There are many such practical gaps in the storyline. Imagine a woman who doesn’t know whose baby she is carrying, husband or the other man’s, goes to the doctor to abort, then decides not to, and calls her paramour, then tells her husband the baby is Sandip’s and not his. Nikhilesh forgives his wife within one night after burning more than a dozen cigarettes, despite knowing of the affair, and the very next day he gets killed by his political opponents. That pushes Brinda to kill Sandip carrying a revolver in a room full of media persons who do not even try to stop her despite seeing the revolver in her hand! And then the movie suddenly ends! And so do our expectations about Aparna Sen who seems these days to be more interested in making blanket political statements, rather than portraying them in a matured sensitive manner on the silver screen. 

The only face saver is the cast, specially the male protagonists, Anirban Bhattacharya and Jisshu Sengupta.

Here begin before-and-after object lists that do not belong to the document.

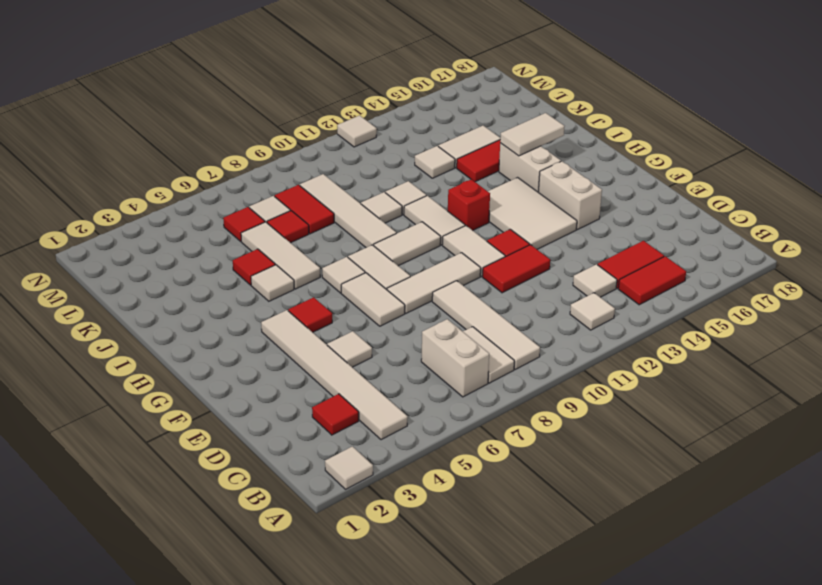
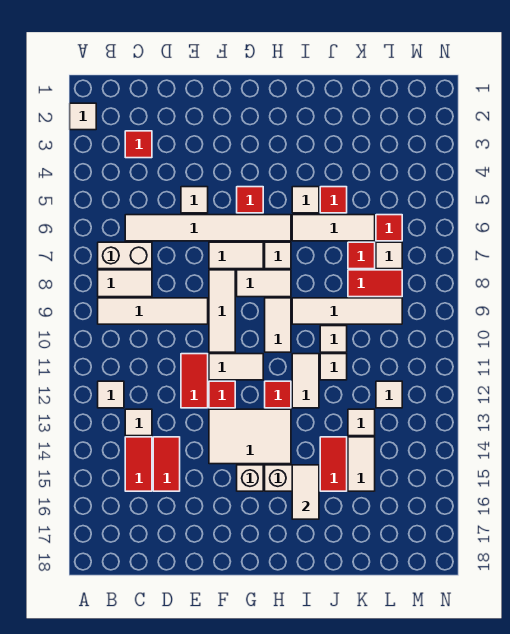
white 1x6 tile [261,310,408,440] -> white 1x6 tile moved to [125,215,291,241]
red 1x2 tile [618,256,686,305] -> red 1x2 tile moved to [153,437,180,491]
white 1x2 brick [538,161,602,230] -> white 1x1 brick [237,465,263,491]
white 1x2 tile [404,196,465,245] -> white 1x2 tile turned to [292,354,319,408]
red 1x1 brick [448,179,490,230] -> red 1x1 tile [265,381,291,408]
white 1x1 tile [337,115,377,147] -> white 1x1 tile moved to [376,381,402,408]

Anirban’s impeccable English diction, his deep baritone along with Jisshu Sengupta’s emotive throw of dialogues are appreciable. Anjan Dutta no way matched Mastermoshai Monoj Mitra. Tuhina Das as the Dalit girl and later the wife of Nikhilesh was nothing short of Page 3 women activist look, the way she was dressed and the way she carried herself. If Aparna Sen really wished to make a political anti-establishment statement, we expected a much subtle way of representation, rather than bringing out chapters from everywhere and making a potpourri of the same. 

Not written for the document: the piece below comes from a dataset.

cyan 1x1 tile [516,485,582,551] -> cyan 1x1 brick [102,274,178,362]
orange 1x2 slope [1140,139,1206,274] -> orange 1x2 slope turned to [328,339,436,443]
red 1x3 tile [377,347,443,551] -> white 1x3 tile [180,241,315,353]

What about Hirak Rajar Deshe, wasn’t that too a protest movie? A good director always plays a storyline subtly and weaves words and stories in such a manner that it is gripping. Political statements on FB walls if made into a movie result in something like Ghware Baire Aaj. Most unfortunately, Aparna Sen did not need to hire the name of Rabindranath Tagore or Satyajit Ray to create a suspense so that people rush to watch the movie thinking it is a remake of Ghare Baire or adaptation of the same. She could have named the movie otherwise.